__Arbeitsaufträge__.
**1)** Fasse den Textauszug in zwei Sätzen zusammen.
**2)** Übersetze aus dem Textauszug den Satz „Überdies ist die Abtretung hinreichend bestimmt, da sie uneingeschränkt sämtliche u. a. gegenüber der Beklagten bestehenden Ansprüche des Zedenten auf Erstattung der Mietwagenkosten umfasst, die anlässlich des in der Abtretungserklärung näher gekennzeichneten Schadensereignisses entstehen.“ ins Englische.
**3)** Beantworte anhand des Textauszugs, in wessen Auftrag das Fraunhofer-Institut einen eigenen Mietpreisspiegel herausgegeben hat.

__Vorliegender Textauszug__.

================================

Überdies ist die Abtretung hinreichend bestimmt, da sie uneingeschränkt sämtliche u. a. gegenüber der Beklagten bestehenden Ansprüche des Zedenten auf Erstattung der Mietwagenkosten umfasst, die anlässlich des in der Abtretungserklärung näher gekennzeichneten Schadensereignisses entstehen.
Der für die Erstattungsfähigkeit der Mietwagenkosten grundsätzlich maßgebliche Normaltarif kann im Wege der Schätzung gemäß § 287 ZPO ermittelt werden, wobei in vorhandenen Listen und Tabellen ausgewiesenen Werte herangezogen werden können (vgl. OLG Celle, Urteil vom 29. Februar 2012 – 14 U 49/11 – zitiert nach Juris). Unter Abwägung der Vor- und Nachteile der insoweit vorliegenden Schwacke-Liste und des Fraunhofer-Mietpreisspiegels gelangt das erkennende Gericht zu der Auffassung, dass im Rahmen der Schadensschätzung gemäß § 287 ZPO der Schwacke-Liste der Vorzug zu geben ist und der Normaltarif anhand des gewichteten Mittels des Schwacke-Mietpreisspiegels zu ermitteln ist (so auch: OLG Karlsruhe, Urteil vom 30. April 2010 – 4 U 131/09 – in NZV 2010, 472 f.; OLG Köln, Urteil vom 18. August 2010 – 5 U 44/10 – in NZV 2010, 614 ff.). Die gegen den Schwacke-Mietpreisspiegel erhobenen abstrakten Einwände des Fraunhofer-Instituts, das im Auftrag des Gesamtverbandes der Versicherungswirtschaft einen eigenen – seinerseits inhaltlicher Kritik ausgesetzten – Mietpreisspiegel herausgegeben hat, hindern das Gericht nicht daran, bei der Schadensschätzung allein auf das gewichtete Mittel des Schwacke-Mietpreisspiegels abzustellen. Da das Gericht den Schwacke-Mietpreisspiegel als geeignete Schätzgrundlage ansieht, erscheint es nach Ansicht des Gerichts ferner nicht als sachgerecht, bei der Schätzung des Normaltarifs zu erstattender Mietwagenkosten auf den arithmetische Mittelwert aus Schwacke-Liste und Fraunhofer-Tabelle abzustellen (so zuletzt: OLG Celle a.a.O.).

================================

__Angezeigte Daten__.
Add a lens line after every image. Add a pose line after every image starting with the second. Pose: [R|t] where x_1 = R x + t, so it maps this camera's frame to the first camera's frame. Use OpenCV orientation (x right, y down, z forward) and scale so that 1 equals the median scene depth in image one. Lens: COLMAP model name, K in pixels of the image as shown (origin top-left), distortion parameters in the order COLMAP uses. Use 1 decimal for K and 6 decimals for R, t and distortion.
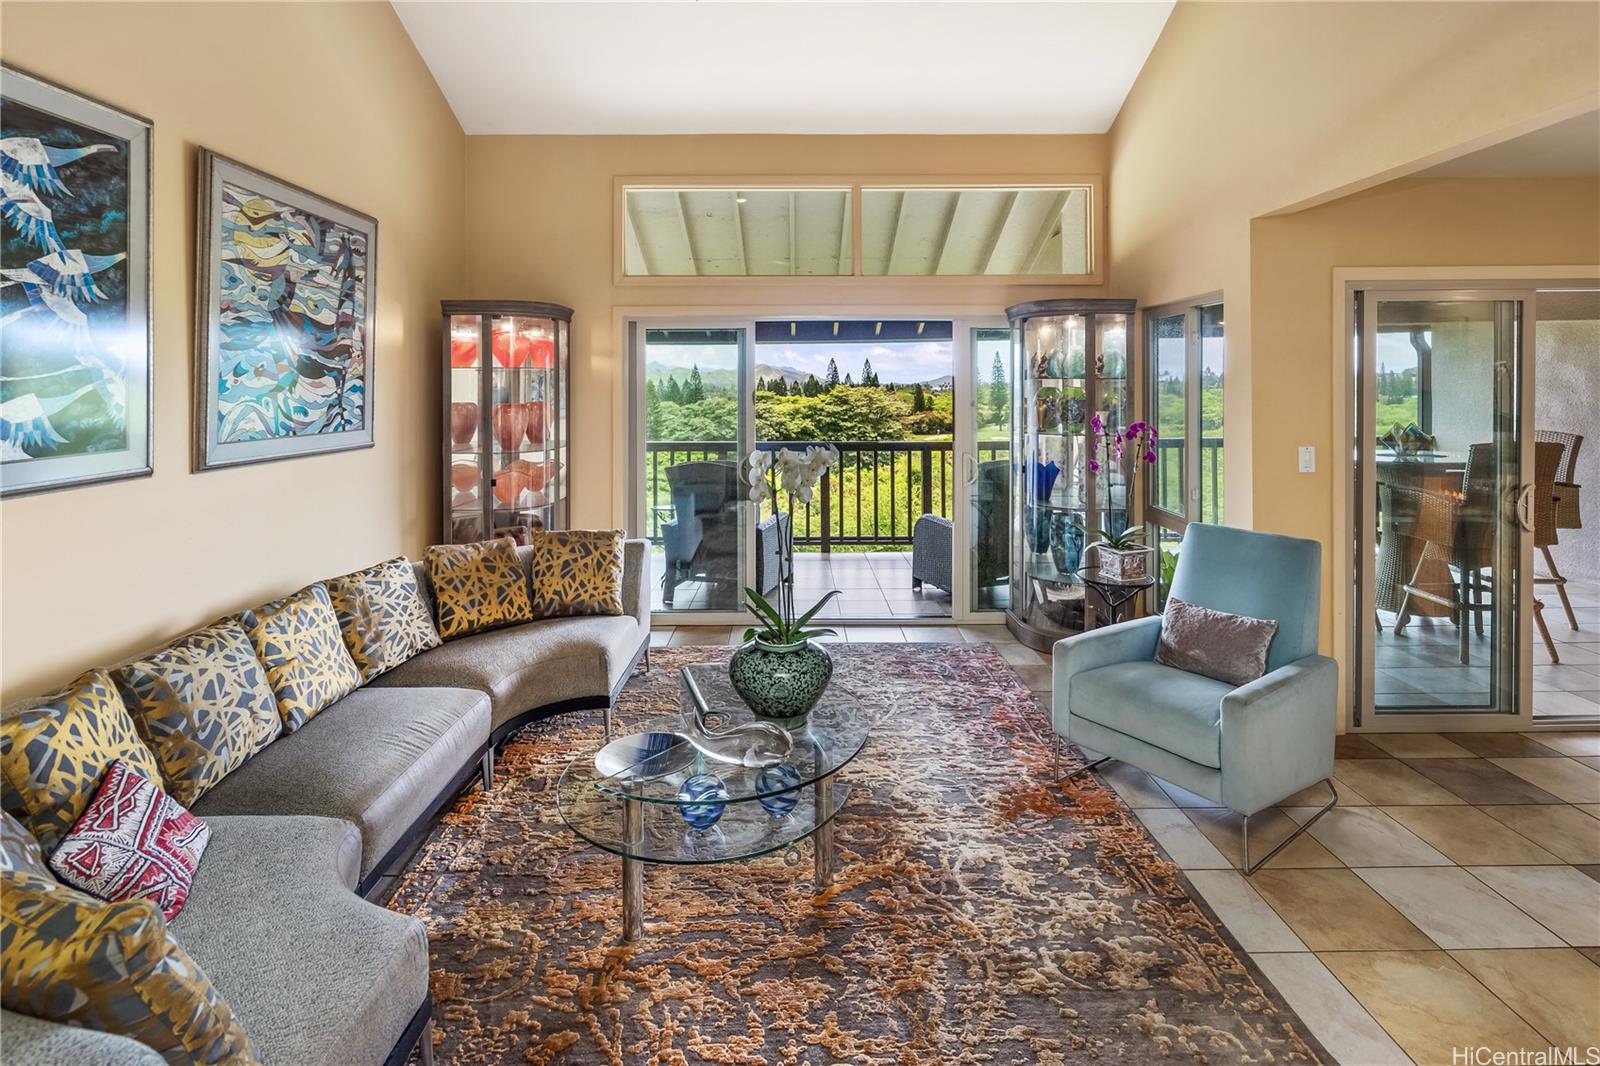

================================

__Lösungen__.
**1)** Die Abtretung ist hinreichend bestimmt, da sie uneingeschränkt sämtliche Ansprüche des Zedenten auf Erstattung der Mietwagenkosten aus dem in der Abtretungserklärung gekennzeichneten Schadensereignis umfasst. Den maßgeblichen Normaltarif ermittelt das Gericht durch Schätzung gemäß § 287 ZPO anhand des gewichteten Mittels des Schwacke-Mietpreisspiegels, dem es gegenüber dem Fraunhofer-Mietpreisspiegel den Vorzug gibt, statt auf einen arithmetischen Mittelwert aus beiden abzustellen.

**2)** Moreover, the assignment is sufficiently specific, since it encompasses without restriction all of the assignor's claims, existing against the defendant among others, to reimbursement of the rental car costs that arise in connection with the damaging event specified in more detail in the declaration of assignment.

**3)** Im Auftrag des Gesamtverbandes der Versicherungswirtschaft.